+++ Data extract
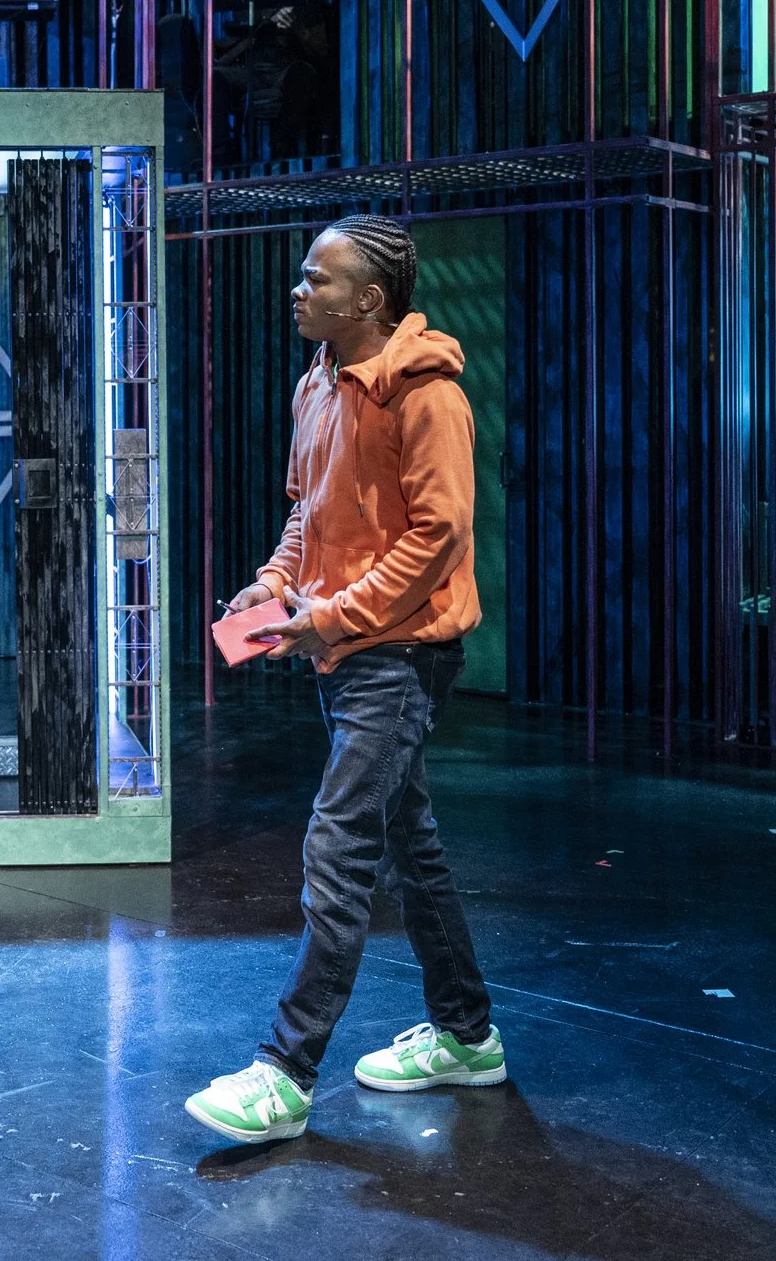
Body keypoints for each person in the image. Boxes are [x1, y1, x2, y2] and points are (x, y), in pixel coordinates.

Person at [185, 215, 504, 1146]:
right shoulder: (316, 383)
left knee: (341, 846)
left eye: (316, 279)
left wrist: (332, 614)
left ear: (368, 298)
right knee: (412, 845)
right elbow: (307, 514)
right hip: (347, 648)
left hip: (400, 658)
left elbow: (437, 536)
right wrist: (276, 583)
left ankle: (285, 1073)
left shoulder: (428, 397)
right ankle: (468, 1036)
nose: (299, 290)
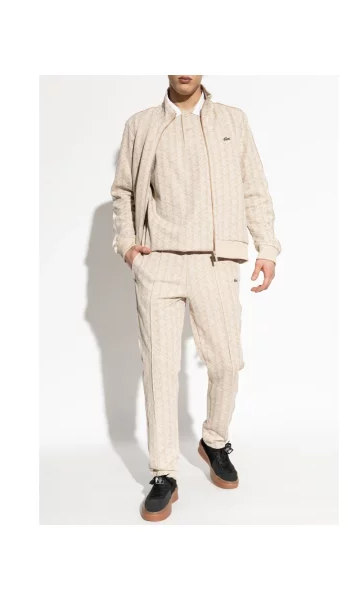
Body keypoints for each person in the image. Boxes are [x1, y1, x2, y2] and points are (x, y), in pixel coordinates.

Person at [111, 75, 281, 522]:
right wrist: (128, 245)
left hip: (215, 260)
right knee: (160, 371)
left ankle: (214, 440)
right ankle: (163, 473)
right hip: (158, 263)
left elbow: (253, 186)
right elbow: (124, 191)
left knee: (226, 362)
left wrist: (267, 247)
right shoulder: (141, 125)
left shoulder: (232, 121)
++++++
Task item: Set down exactly what runs from the line containing "right hip: (158, 263)" through the last line above, both lines included.

Written solution:
right hip: (158, 263)
left elbow: (253, 186)
right elbow: (124, 191)
left knee: (226, 362)
left wrist: (267, 247)
right shoulder: (141, 125)
left shoulder: (232, 121)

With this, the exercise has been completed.